* SHORT TASK *
Can you copy the part of the material that opens with the line containing "collector number: 3825" and closes with the line containing "elevation (m): 2000", replacing "locality" with "site" and leaving everything else unchanged?

*** EXERCISE DATA

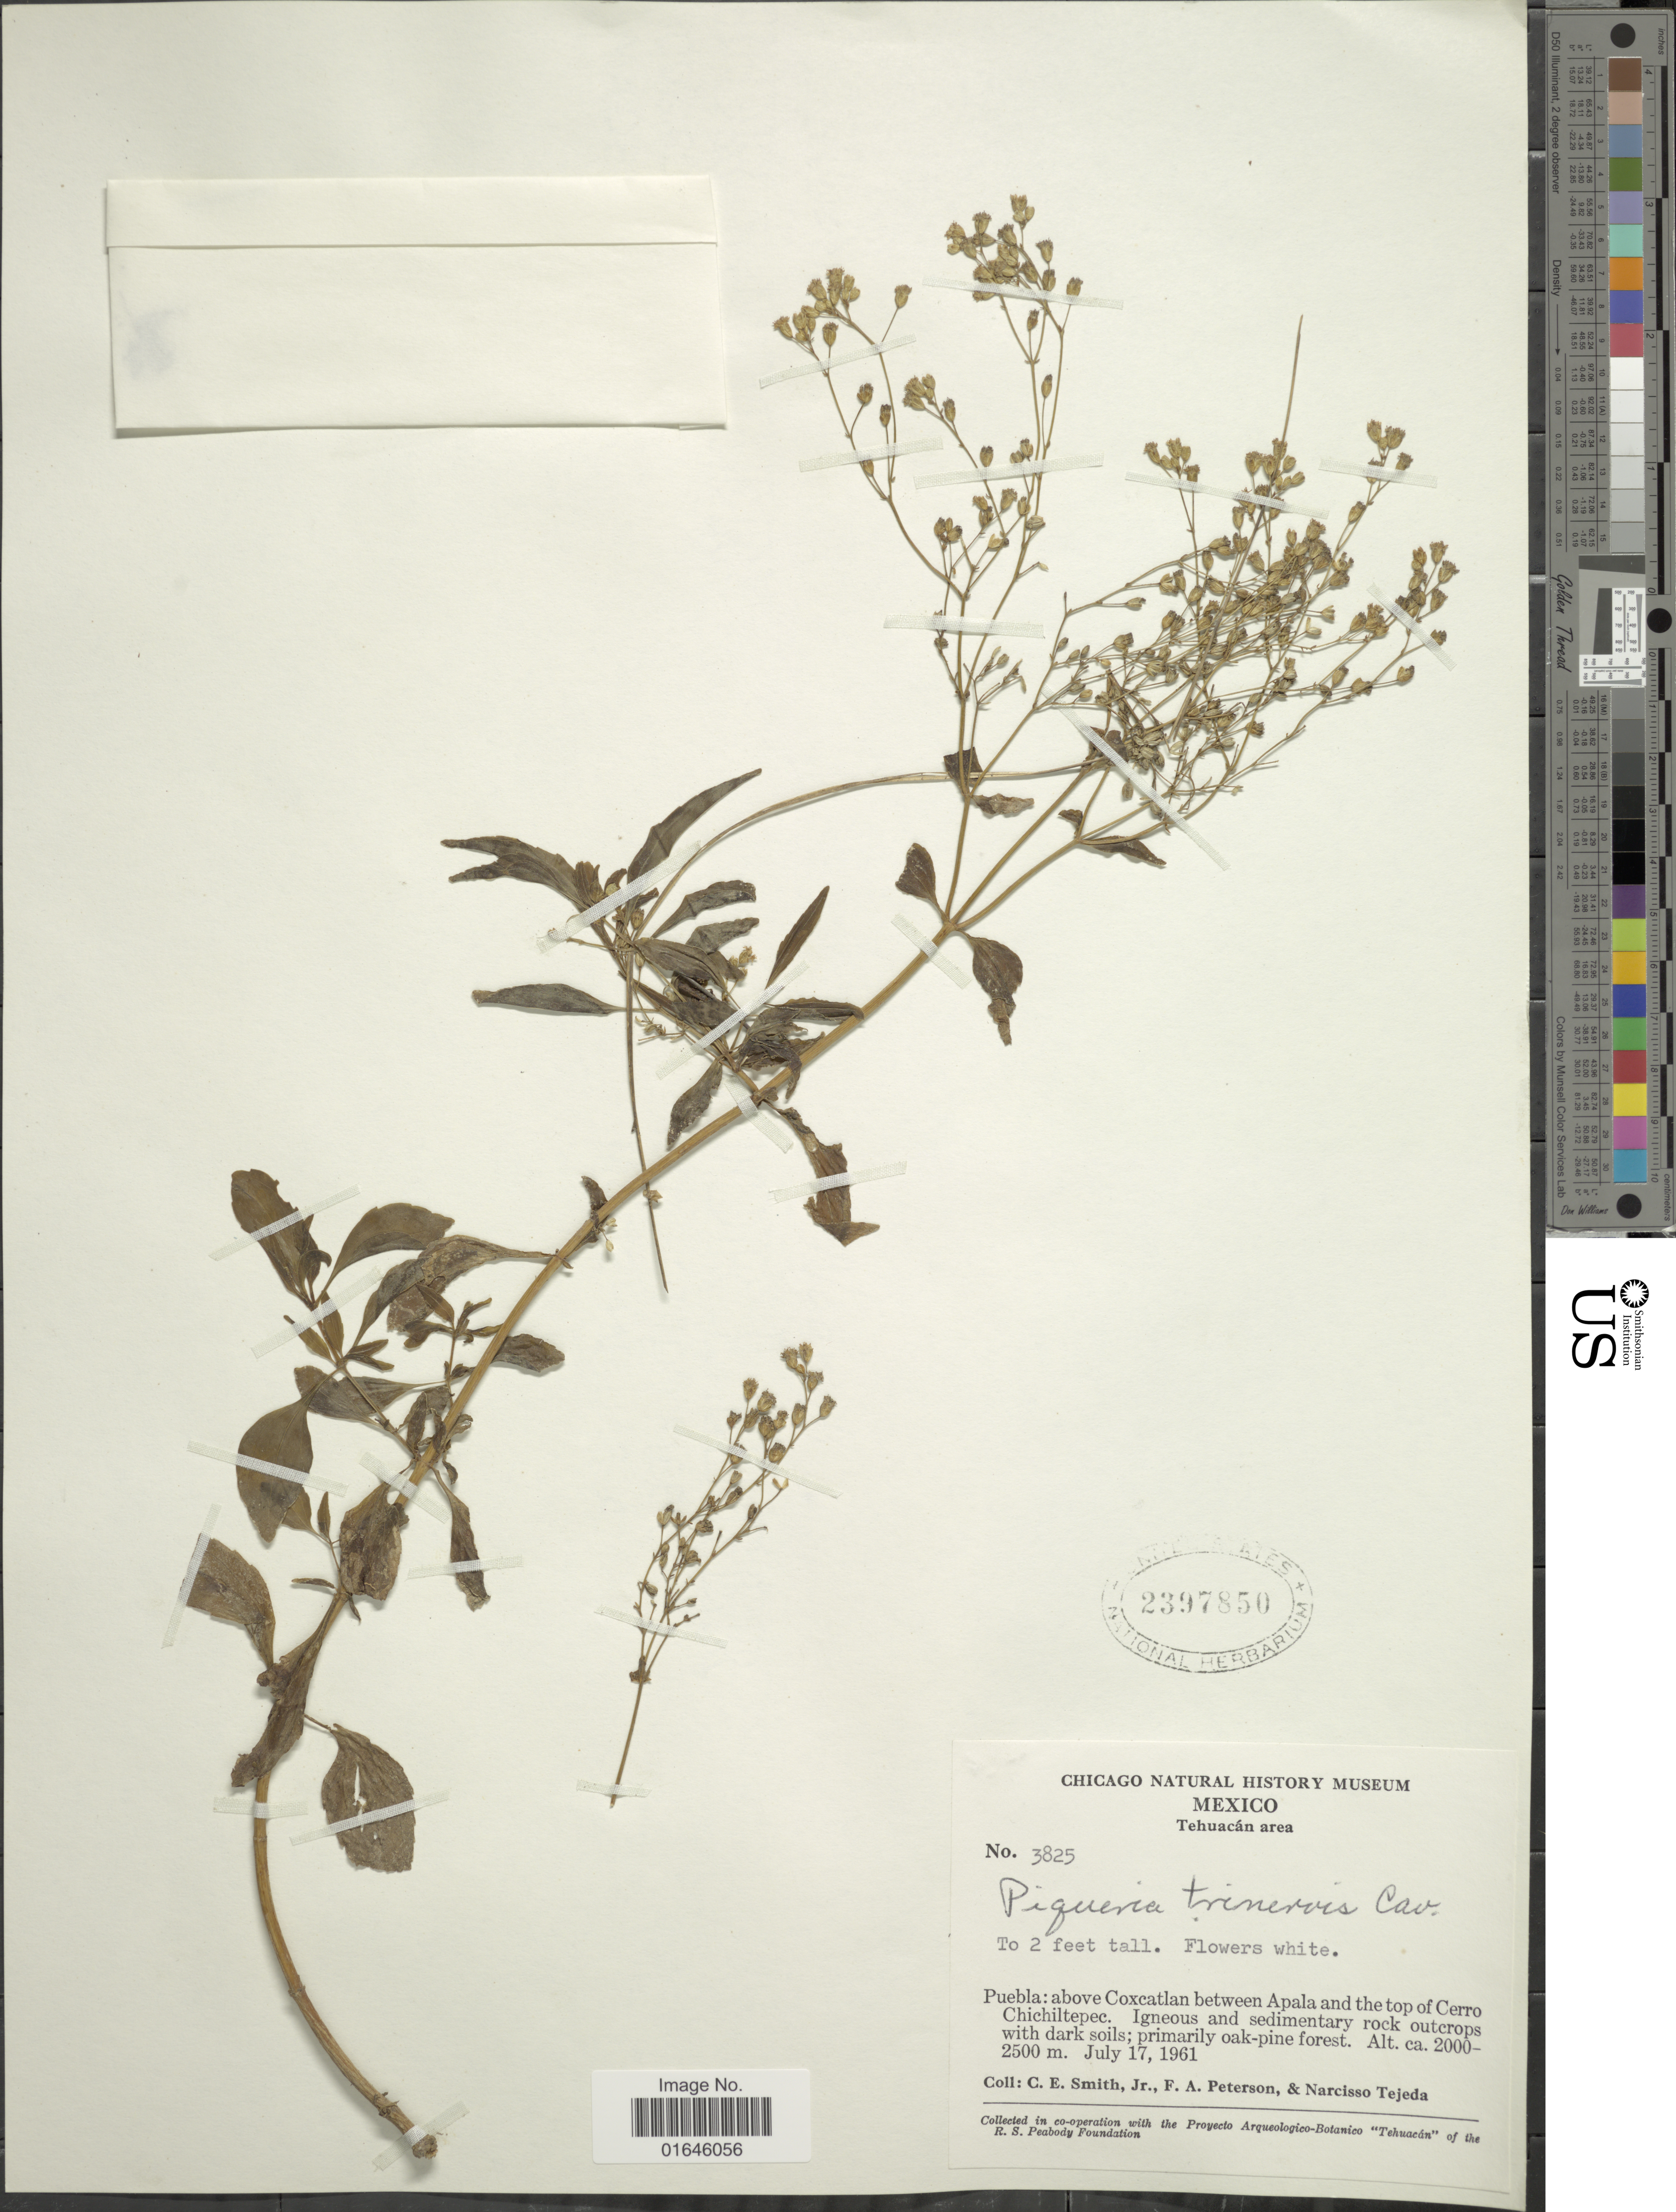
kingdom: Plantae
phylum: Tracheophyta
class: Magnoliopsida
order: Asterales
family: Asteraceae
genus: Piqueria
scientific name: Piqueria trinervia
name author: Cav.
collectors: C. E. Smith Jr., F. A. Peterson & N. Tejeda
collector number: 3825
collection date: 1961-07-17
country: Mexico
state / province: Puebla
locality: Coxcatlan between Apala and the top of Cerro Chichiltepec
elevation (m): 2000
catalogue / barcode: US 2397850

******
*** EXERCISE DATA

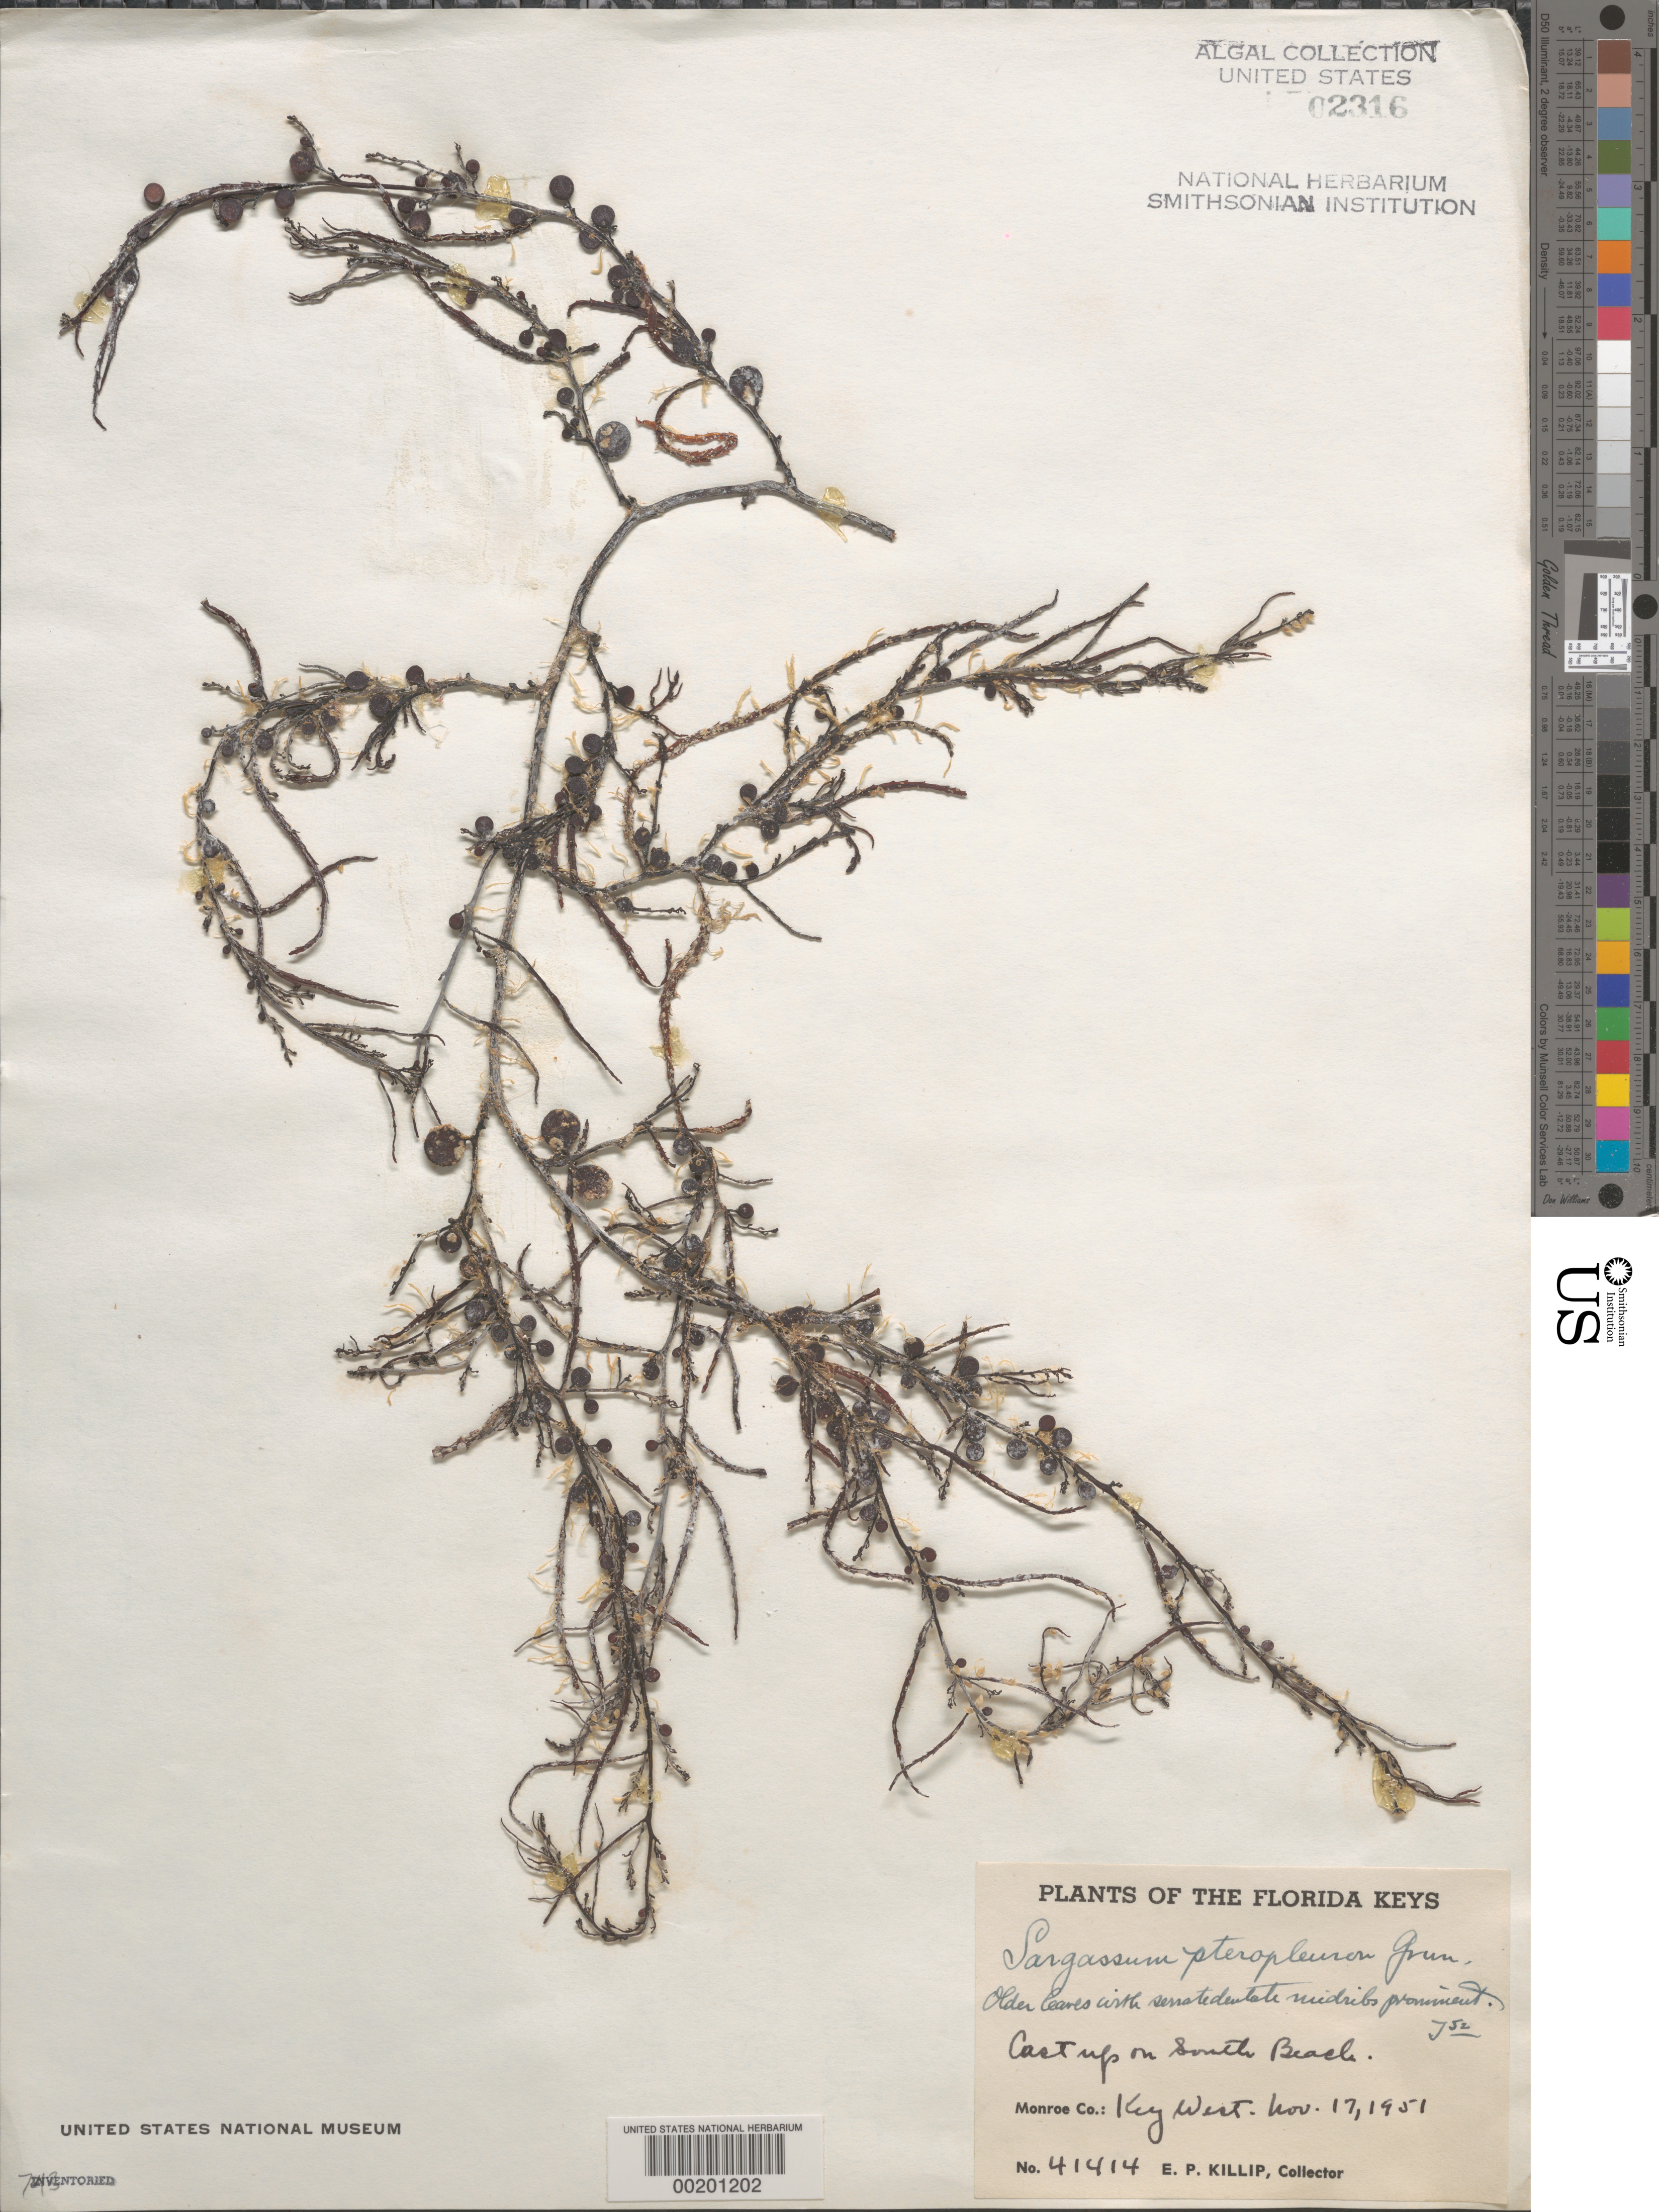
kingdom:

******

* OUTPUT FOR THIS TASK *
collector number: 3825
collection date: 1961-07-17
country: Mexico
state / province: Puebla
site: Coxcatlan between Apala and the top of Cerro Chichiltepec
elevation (m): 2000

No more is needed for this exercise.